Computational Biology Journal

Research Article

SCBI_MapReduce, a New Ruby Task-Farm Skeleton for Automated Parallelisation and Distribution in Chunks of Sequences: The Implementation of a Boosted Blast+

Table 1

SCBI_MAPREDUCE performance tests using three different datasets on the “x86 upgraded” cluster. Execution times are expressed in seconds. The number immediately before X indicates the number of reads grouped in a chunk for every parallel task.
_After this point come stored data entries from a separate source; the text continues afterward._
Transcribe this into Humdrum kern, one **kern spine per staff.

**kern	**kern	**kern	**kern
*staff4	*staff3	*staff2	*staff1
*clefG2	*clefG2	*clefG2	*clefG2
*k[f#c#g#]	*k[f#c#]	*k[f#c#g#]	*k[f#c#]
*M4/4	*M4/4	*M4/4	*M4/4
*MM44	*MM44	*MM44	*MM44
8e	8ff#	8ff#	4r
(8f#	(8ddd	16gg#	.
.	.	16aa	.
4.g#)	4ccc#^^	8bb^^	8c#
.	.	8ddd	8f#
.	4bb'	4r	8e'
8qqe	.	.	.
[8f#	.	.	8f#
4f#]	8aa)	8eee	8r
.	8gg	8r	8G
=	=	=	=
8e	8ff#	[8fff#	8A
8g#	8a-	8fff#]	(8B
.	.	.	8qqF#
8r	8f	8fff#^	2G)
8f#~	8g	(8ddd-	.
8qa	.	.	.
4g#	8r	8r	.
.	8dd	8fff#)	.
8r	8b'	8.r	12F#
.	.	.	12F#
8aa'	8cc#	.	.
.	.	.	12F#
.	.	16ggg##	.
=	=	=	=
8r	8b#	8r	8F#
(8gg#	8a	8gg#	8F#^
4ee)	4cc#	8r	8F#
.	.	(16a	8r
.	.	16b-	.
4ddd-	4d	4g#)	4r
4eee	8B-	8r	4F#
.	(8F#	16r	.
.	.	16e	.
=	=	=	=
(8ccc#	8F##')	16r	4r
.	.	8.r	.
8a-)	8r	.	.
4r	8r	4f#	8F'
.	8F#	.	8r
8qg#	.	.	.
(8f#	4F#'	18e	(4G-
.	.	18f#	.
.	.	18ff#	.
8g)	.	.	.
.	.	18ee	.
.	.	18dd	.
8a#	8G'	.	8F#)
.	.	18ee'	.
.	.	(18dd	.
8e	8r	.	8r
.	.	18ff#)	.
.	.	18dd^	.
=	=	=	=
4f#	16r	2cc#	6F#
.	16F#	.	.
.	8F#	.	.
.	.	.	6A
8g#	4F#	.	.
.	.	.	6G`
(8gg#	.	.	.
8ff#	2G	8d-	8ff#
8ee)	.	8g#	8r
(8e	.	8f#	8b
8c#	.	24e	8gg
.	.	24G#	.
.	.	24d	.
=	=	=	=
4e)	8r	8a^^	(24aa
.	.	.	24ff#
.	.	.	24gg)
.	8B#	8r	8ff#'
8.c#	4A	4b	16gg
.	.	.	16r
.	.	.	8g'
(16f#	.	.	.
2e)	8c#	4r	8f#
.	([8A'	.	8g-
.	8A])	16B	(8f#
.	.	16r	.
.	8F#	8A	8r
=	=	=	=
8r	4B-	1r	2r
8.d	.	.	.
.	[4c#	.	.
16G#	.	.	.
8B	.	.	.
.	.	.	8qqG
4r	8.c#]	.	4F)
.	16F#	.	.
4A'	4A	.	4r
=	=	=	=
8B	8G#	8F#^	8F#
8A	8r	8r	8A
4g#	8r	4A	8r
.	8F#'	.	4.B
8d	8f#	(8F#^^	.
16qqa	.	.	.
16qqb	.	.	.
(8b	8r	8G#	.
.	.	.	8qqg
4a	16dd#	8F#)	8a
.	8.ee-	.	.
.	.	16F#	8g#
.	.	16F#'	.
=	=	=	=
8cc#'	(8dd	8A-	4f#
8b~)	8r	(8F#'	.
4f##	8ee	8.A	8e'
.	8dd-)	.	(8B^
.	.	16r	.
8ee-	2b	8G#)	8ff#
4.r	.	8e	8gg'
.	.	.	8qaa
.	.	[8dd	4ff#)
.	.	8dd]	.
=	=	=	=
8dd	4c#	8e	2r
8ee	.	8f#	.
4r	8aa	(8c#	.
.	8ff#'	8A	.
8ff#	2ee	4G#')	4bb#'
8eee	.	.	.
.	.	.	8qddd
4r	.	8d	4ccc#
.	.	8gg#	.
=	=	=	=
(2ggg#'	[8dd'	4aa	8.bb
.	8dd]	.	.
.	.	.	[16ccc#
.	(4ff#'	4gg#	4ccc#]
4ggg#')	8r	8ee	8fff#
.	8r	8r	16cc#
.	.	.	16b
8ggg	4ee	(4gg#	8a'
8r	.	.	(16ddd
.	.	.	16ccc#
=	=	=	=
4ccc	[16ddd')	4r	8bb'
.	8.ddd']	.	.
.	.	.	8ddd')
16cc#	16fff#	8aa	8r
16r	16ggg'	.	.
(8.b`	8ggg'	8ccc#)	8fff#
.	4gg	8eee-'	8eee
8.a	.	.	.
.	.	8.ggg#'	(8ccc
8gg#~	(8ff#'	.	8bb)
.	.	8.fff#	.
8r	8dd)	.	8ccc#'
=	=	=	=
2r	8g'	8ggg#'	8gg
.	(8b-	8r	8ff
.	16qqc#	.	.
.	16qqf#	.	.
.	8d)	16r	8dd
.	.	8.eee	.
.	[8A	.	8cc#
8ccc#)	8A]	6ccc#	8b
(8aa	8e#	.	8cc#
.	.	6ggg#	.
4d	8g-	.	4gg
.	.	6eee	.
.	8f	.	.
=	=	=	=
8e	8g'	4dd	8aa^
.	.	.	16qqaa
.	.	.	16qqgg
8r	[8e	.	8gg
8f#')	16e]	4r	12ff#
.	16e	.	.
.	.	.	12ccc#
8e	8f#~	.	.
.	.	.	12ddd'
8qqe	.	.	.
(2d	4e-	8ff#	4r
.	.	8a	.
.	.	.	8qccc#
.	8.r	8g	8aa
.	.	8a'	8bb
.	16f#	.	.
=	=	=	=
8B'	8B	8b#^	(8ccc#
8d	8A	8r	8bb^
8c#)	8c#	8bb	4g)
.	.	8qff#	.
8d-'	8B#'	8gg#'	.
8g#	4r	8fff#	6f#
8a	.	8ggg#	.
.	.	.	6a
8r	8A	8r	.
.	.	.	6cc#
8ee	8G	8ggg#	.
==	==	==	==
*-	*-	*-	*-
Cores	Integer dataset^a	Real-world sequences^b				Artificial sequences^c
Cores	Integer dataset^a	1X	100X	250X	2000X	1X	100X	250X	2000X

1^d	1264	13608	13849	13424	19328	23264	22124	24185	33393
2	635	8824	7903	7584	10251	11462	11554	11776	15302
4	322	4363	4507	4167	5890	6776	6507	5881	7503
8	164	2182	2194	2231	3132	3403	3337	3371	4874
16	81	1097	1098	1121	1633	1901	1797	1817	2602
32	41	568	549	569	899	921	888	915	1339
64	21	293	282	295	532	506	449	466	755
128	12	173	153	179	352	268	233	245	464

^aIntegers were subjected to futile, intensive calculations that took at least 1 s on every object.
^bThe dataset of real-world sequences consisted of 261 304 sequence reads (mean: 276 nt; mode: 263 nt; coefficient of variation: 11%) obtained from a 454/FLX sequencer downloaded from the SRA database (AC# SRR069473).
^cThe dataset of artificial sequences consisted of 425 438 sequences obtained using the software ART with a 2 coverage simulating a 454/FLX sequencing from the Danio rerio chromosome 1 (AC# NC_007112.5).
^dUsing one core is equivalent to a linear job without any parallelisation or distribution; it acts as control reference.